So if you really want to dive into fixing this, the first thing I would do is to measure the current going into the IC. Yes...easier said than done, but that will give you a big answer about heat. According to the data sheet, it should be 80 to 200mA w/no audio. 12V x 0.2A = 2.4W. That's how much power it dissipates just sitting there, worse case.
For now, let assume the power supply is not an issue since you tried two. And for now, let's also assume the circuitry driving the 3730 is OK, but could be the culprit too - but one thing at a time.
Also look at C3 (or whatever it is on your specific IC you're focusing on). That keeps the amp from oscillating, according to Fujitsu. It could be oscillating and you would never hear it, but it could be going full bore w/o you even realizing it. Ironically, it looks like DE used a 0.15uF, whereas Fujitsu shows what appears to be a 1uF. Check C2 and C4 too. Just guessing those provide a high(er) frequency termination. Just a WAG, but that might also lead to an instability too. Fujitsu recommended a mylar cap. C14, if leaky, could be causing a DC offset. I wouldn't discount that either.
Another simple thing, but very important - clean up the heatsink and apply new thermal grease. Not much, just a thin layer. That helps wick away heat from the IC into the heatsink. Is the heatsink soldered to the board (I don't have a clue if it should be).
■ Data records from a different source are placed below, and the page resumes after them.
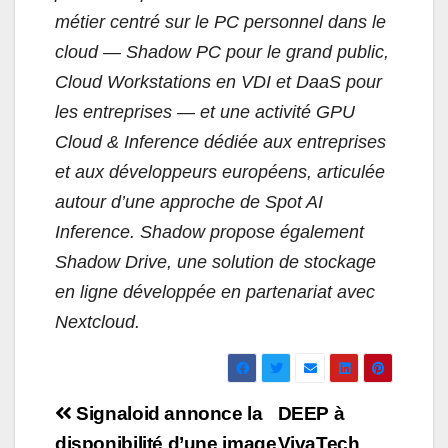
métier centré sur le PC personnel dans le
cloud — Shadow PC pour le grand public,
Cloud Workstations en VDI et DaaS pour
les entreprises — et une activité GPU
Cloud & Inference dédiée aux entreprises
et aux développeurs européens, articulée
autour d’une approche de Spot AI
Inference. Shadow propose également
Shadow Drive, une solution de stockage
en ligne développée en partenariat avec
Nextcloud.
Navigation
Signaloid annonce la
DEEP à
disponibilité d’une image
VivaTech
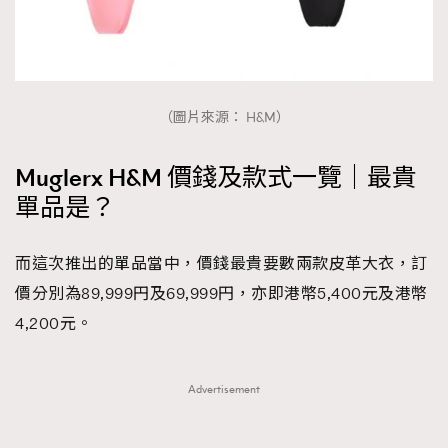
（圖片來源： H&M）
Muglerx H&M 價錢及款式一覽｜最貴
單品是？
而這次推出的單品當中，價錢最貴要數兩款皮革大衣，訂
價分別為89,999円及69,999円，亦即港幣5,400元及港幣
4,200元。
Advertisement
If it is, check those solder joints too because the heatsink will xfer the heat into the board (usually a bunch of ground plane). The amp could be fine, but if the heat has no place to go - then that is an issue.
Hope this helps. Not much to wrong w/the chip - not a lot of parts involved. Just looks like high power op-amps. But I tossed out a lot of comments, hopefully you can start to narrow it down.